Please update the items below by replacing "phylum" with "division" throughout, keeping every other line as it is.
▬▬▬▬▬▬
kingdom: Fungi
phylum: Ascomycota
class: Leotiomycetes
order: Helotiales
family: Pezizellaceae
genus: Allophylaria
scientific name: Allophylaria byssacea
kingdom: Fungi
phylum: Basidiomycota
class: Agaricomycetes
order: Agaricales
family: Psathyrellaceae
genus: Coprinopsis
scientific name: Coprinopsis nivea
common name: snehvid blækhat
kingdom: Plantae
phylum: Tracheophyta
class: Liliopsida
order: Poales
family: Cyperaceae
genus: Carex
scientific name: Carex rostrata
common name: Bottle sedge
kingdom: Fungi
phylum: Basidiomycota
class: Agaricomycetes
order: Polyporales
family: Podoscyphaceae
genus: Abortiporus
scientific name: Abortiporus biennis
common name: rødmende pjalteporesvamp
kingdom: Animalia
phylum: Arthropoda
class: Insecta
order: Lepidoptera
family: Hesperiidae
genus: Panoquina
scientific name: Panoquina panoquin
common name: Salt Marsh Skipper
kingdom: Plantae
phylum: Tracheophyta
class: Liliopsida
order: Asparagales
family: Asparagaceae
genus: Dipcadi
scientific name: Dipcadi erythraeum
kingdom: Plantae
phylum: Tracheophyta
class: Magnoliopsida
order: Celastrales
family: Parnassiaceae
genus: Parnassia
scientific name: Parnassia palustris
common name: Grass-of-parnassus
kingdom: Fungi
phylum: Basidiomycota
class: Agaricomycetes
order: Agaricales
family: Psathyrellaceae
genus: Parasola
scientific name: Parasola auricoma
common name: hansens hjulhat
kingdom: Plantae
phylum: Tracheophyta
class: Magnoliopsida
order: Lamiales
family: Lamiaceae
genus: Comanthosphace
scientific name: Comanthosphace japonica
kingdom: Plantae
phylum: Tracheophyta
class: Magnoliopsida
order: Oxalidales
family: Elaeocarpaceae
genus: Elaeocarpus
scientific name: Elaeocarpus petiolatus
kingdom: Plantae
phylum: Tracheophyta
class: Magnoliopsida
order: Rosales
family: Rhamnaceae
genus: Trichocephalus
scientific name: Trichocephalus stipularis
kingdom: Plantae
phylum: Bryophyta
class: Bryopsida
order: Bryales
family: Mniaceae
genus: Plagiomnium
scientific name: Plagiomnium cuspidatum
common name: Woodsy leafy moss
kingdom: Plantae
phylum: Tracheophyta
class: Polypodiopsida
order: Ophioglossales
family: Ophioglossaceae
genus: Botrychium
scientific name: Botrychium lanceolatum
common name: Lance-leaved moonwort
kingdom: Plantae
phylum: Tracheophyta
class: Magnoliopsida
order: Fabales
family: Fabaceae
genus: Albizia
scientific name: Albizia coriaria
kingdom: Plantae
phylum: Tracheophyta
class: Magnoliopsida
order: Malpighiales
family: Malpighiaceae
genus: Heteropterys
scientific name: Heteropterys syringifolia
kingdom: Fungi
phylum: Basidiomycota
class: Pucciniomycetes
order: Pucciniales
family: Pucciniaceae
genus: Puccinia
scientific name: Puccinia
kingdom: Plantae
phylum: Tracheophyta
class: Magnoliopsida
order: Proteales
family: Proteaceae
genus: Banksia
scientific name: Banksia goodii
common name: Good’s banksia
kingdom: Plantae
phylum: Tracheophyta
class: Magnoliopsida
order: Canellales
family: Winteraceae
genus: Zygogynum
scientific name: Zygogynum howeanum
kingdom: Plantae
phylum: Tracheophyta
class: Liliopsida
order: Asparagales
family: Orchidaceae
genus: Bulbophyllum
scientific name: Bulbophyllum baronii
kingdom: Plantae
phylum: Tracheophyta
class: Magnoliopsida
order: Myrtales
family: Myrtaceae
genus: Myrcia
▬▬▬▬▬▬
**WRITTEN SOLUTION**
kingdom: Fungi
division: Ascomycota
class: Leotiomycetes
order: Helotiales
family: Pezizellaceae
genus: Allophylaria
scientific name: Allophylaria byssacea
kingdom: Fungi
division: Basidiomycota
class: Agaricomycetes
order: Agaricales
family: Psathyrellaceae
genus: Coprinopsis
scientific name: Coprinopsis nivea
common name: snehvid blækhat
kingdom: Plantae
division: Tracheophyta
class: Liliopsida
order: Poales
family: Cyperaceae
genus: Carex
scientific name: Carex rostrata
common name: Bottle sedge
kingdom: Fungi
division: Basidiomycota
class: Agaricomycetes
order: Polyporales
family: Podoscyphaceae
genus: Abortiporus
scientific name: Abortiporus biennis
common name: rødmende pjalteporesvamp
kingdom: Animalia
division: Arthropoda
class: Insecta
order: Lepidoptera
family: Hesperiidae
genus: Panoquina
scientific name: Panoquina panoquin
common name: Salt Marsh Skipper
kingdom: Plantae
division: Tracheophyta
class: Liliopsida
order: Asparagales
family: Asparagaceae
genus: Dipcadi
scientific name: Dipcadi erythraeum
kingdom: Plantae
division: Tracheophyta
class: Magnoliopsida
order: Celastrales
family: Parnassiaceae
genus: Parnassia
scientific name: Parnassia palustris
common name: Grass-of-parnassus
kingdom: Fungi
division: Basidiomycota
class: Agaricomycetes
order: Agaricales
family: Psathyrellaceae
genus: Parasola
scientific name: Parasola auricoma
common name: hansens hjulhat
kingdom: Plantae
division: Tracheophyta
class: Magnoliopsida
order: Lamiales
family: Lamiaceae
genus: Comanthosphace
scientific name: Comanthosphace japonica
kingdom: Plantae
division: Tracheophyta
class: Magnoliopsida
order: Oxalidales
family: Elaeocarpaceae
genus: Elaeocarpus
scientific name: Elaeocarpus petiolatus
kingdom: Plantae
division: Tracheophyta
class: Magnoliopsida
order: Rosales
family: Rhamnaceae
genus: Trichocephalus
scientific name: Trichocephalus stipularis
kingdom: Plantae
division: Bryophyta
class: Bryopsida
order: Bryales
family: Mniaceae
genus: Plagiomnium
scientific name: Plagiomnium cuspidatum
common name: Woodsy leafy moss
kingdom: Plantae
division: Tracheophyta
class: Polypodiopsida
order: Ophioglossales
family: Ophioglossaceae
genus: Botrychium
scientific name: Botrychium lanceolatum
common name: Lance-leaved moonwort
kingdom: Plantae
division: Tracheophyta
class: Magnoliopsida
order: Fabales
family: Fabaceae
genus: Albizia
scientific name: Albizia coriaria
kingdom: Plantae
division: Tracheophyta
class: Magnoliopsida
order: Malpighiales
family: Malpighiaceae
genus: Heteropterys
scientific name: Heteropterys syringifolia
kingdom: Fungi
division: Basidiomycota
class: Pucciniomycetes
order: Pucciniales
family: Pucciniaceae
genus: Puccinia
scientific name: Puccinia
kingdom: Plantae
division: Tracheophyta
class: Magnoliopsida
order: Proteales
family: Proteaceae
genus: Banksia
scientific name: Banksia goodii
common name: Good’s banksia
kingdom: Plantae
division: Tracheophyta
class: Magnoliopsida
order: Canellales
family: Winteraceae
genus: Zygogynum
scientific name: Zygogynum howeanum
kingdom: Plantae
division: Tracheophyta
class: Liliopsida
order: Asparagales
family: Orchidaceae
genus: Bulbophyllum
scientific name: Bulbophyllum baronii
kingdom: Plantae
division: Tracheophyta
class: Magnoliopsida
order: Myrtales
family: Myrtaceae
genus: Myrcia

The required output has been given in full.